Le Duo Jatekok, entre diableries et sortilèges
Sorcellerie. Franz Liszt (1811-1886) : Sonate pour piano en si mineur, transcription de Camille Saint-Saëns. Manuel de Falla (1876-1946) : L’Amour sorcier : Rituel du feu. Paul Dukas (1865-1935) : L’Apprenti sorcier, transcription de l’auteur. Modeste Moussorgsky (1839-1881) : Une nuit sur le Mont Chauve, transcription de Nikolay Arziboucheff. 2023. Notice en français, en anglais et en allemand. 54’ 46’’. Alpha 1083.
Les pianistes Naïri Badal et Adélaïde Panaget se connaissent depuis leurs dix ans, lorsqu’elles étaient au Conservatoire régional de Paris. Elles se retrouvent, peu d’années après le début de notre siècle, au Conservatoire National Supérieur de Musique, Naïri chez Brigitte Engerer, Adélaïde chez Nicholas Angelich. Elles y suivront aussi le master spécialisé de Claire Désert et Ari Flammer, pour le piano à quatre mains et pour deux pianos. Depuis une quinzaine d’années, elles forment un duo, auquel elles ont donné le nom de Jatekok, titre d’un morceau de György Kurtag qui signifie « Jeux ». Depuis lors, elles ont gravé un album Danses, où l’on retrouve Barber, Borodine, Grieg et Ravel (Mirare, 2015), avant de publier, chez Alpha, Les Boys, un hommage au surnom attribué au duo américain Arthur Gold/Robert Fizdale, avec des pages de Poulenc, Brubek et Trotignon (2018), puis le Carnaval des animaux de Saint-Saëns, couplé au Double Concerto de Poulenc (2021).
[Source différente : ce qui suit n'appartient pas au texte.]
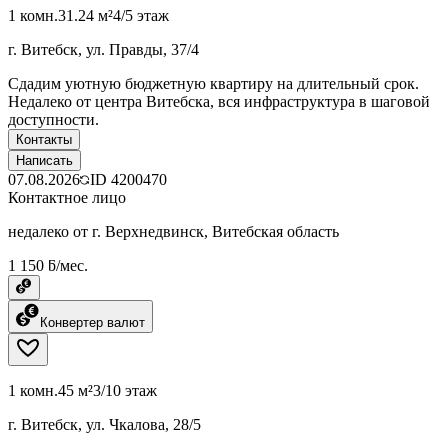
1 комн.
31.24 м²
4/5 этаж
г. Витебск, ул. Правды, 37/4
Сдадим уютную бюджетную квартиру на длительный срок.
Недалеко от центра Витебска, вся инфраструктура в шаговой
доступности.
Контакты
Написать
07.08.2026
ID
4200470
Контактное лицо
недалеко от г. Верхнедвинск, Витебская область
1 150 ƃ/мес.
Конвертер валют
1 комн.
45 м²
3/10 этаж
г. Витебск, ул. Чкалова, 28/5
Voici un troisième album pour Alpha, intitulé « Sorcellerie », dont le contenu, aux dires du duo, est une quête de l’extraordinaire à travers le prisme du piano et de l’amour, où chaque œuvre choisie est un sortilège sonore qui évoque des récits enchanteurs et des légendes intemporelles.
Le programme ne manque pas d’ambition pour ces deux complices dont les qualités de dynamisme expressif, d’inventivité rythmique et de rigueur stylistique sont connues. Le programme débute par une rareté : la transcription pour deux pianos de la Sonate de Liszt par Saint-Saëns, qui a été révélée en première mondiale par un autre duo, Ludmila Berlinskaya et Arthur Ancelle (Melodiya, 2017), après l’édition par une musicologue canadienne. Saint-Saëns a concrétisé son projet dans la deuxième partie de l’année 1914 et le jouera avec son ami, virtuose et fervent lisztien, Louis Diémer (1843-1919). On est partagé face à cette vaste fresque à laquelle le Français n'a pas manqué d’insuffler du déclamatoire et de l’emphase, ce qu’elle contient déjà sous son vêtement faustien. Les Jatekok traduisent en grands élans toute la substance poétique et dynamique de cette transcription, au sein de laquelle, comme le souligne la notice de Nicolas Derny, l’arrangeur ne se privera pas de rembourrer l’harmonie ici ou d’intensifier la ligne là, pour un plus grand lyrisme ou une théâtralité renforcée. L’osmose entre les interprètes agit, qu’il s’agisse des attaques franches ou des dosages de nuances. Un apport utile à une discographie hyper limitée.
Après un Rituel du feu pour deux pianos de Manuel de Falla, qui semble plutôt couver que crépiter, la transcription par Dukas lui-même de son Apprenti sorcier, effectuée en 1898, un an après l’original, est synonyme, pour le duo, de malice et d’insouciance. C’est bien cette optique que l’on retrouve dans cet irrésistible divertissement, qui fonctionne avec le clin d’œil, engagé et facétieux, que les Jatekok y ajoutent. Mais c’est peut-être bien cette étonnante Nuit sur le Mont Chauve, transcrite par Nikolai Arziboucheff, qui fait la démonstration de la complémentarité de Naïri Badal et Adélaïde Panaget : elles voient en cette page comme un tableau vivant de la danse macabre, où la frontière entre le monde des vivants et celui des esprits s’efface le temps d’une nuit. Le côté visionnaire et surnaturel en est souligné avec aisance.